Vou aproveitar aqui uma pausazita no trabalho
e vou-vos pôr a par das novidades.
Estes japoneses são mesmo malucos. Acho
que ainda não houve um dia que não trabalhasse
menos de 12 horas e que tenha dormido mais que 5. Uma maravilha!
Estou numa sala com cerca de 70 pessoas e com o ar condicionado
a 28 graus, o que torna o ambiente muito agradável,
uma vez que todas as pessoas aqui respiram, melhorando ainda
mais as condições de trabalho. Além de
respirarem, andam todos descalços e falam uns com os
outros tão alto que qual semelhança entre isto
e uma repartição das finanças em Portugal é pura
coincidência.
Mas, mesmo assim, conseguem ser mais limpos
que os franceses. Acho que o Thomas finalmente mudou de camisa,
hoje. Vou contar quantas vezes ele a vai usar e depois digo-vos!
Mas, voltando ao local de trabalho, este sítio é apenas
uma salita de cerca de 300 m2, onde respiram uma quantidade
enorme de gente, disposta em filas de seis secretárias
e de frente para mais seis, isto formando, portanto, seis filas
duplas de secretárias. Depois há uma fila perpendicular
a esta composição onde estão os chefes
de fila. A hierarquia aqui é uma coisa muito importante.

● TRABALHO A REALIZAR:
(1) Enumere os comportamentos que o relato sobre o trabalho no Japão atribui às pessoas presentes na sala.
(2) Transcreva, do relato sobre o trabalho no Japão, o trecho que começa em "Mas, mesmo assim, conseguem" e segue até "e depois digo-vos!".

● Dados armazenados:

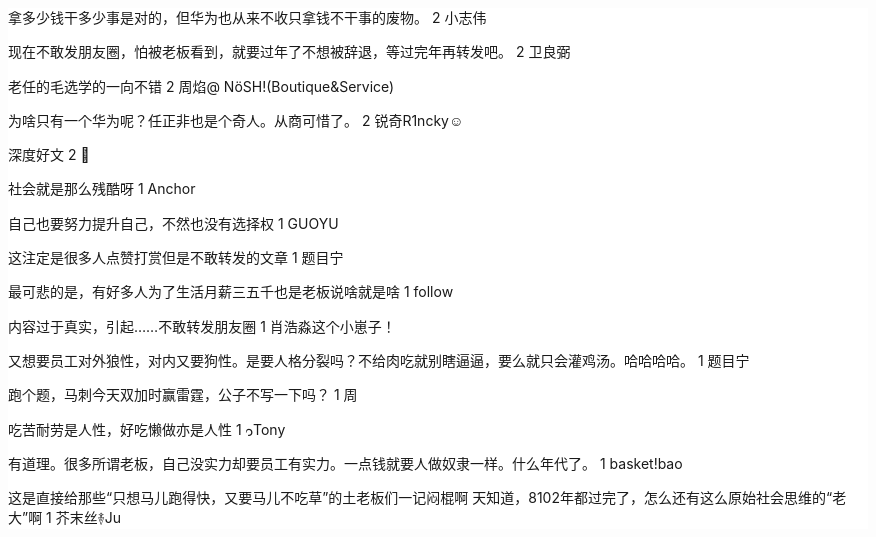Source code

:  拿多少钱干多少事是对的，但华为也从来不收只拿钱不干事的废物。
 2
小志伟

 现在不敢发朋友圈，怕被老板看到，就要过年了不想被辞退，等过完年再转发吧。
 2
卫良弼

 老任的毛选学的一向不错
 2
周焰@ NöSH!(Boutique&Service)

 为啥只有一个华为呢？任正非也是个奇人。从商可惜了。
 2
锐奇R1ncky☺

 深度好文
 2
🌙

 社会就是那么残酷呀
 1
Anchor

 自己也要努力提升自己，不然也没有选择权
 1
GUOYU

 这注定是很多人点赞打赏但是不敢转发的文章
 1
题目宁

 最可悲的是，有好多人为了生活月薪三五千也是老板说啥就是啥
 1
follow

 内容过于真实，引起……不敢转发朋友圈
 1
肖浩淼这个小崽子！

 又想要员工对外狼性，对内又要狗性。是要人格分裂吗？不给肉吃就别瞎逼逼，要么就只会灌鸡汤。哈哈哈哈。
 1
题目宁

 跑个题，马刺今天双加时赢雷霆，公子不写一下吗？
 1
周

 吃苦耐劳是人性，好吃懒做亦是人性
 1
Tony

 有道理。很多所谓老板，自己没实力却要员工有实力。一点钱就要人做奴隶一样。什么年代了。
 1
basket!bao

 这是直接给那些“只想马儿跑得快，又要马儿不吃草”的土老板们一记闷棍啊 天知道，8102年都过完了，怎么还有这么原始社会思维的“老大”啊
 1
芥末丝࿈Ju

● RESULTADOS DAS TAREFAS:
(1)
- Respiram
- Andam todos descalços
- Falam uns com os outros muito alto

(2)
Mas, mesmo assim, conseguem ser mais limpos
que os franceses. Acho que o Thomas finalmente mudou de camisa,
hoje. Vou contar quantas vezes ele a vai usar e depois digo-vos!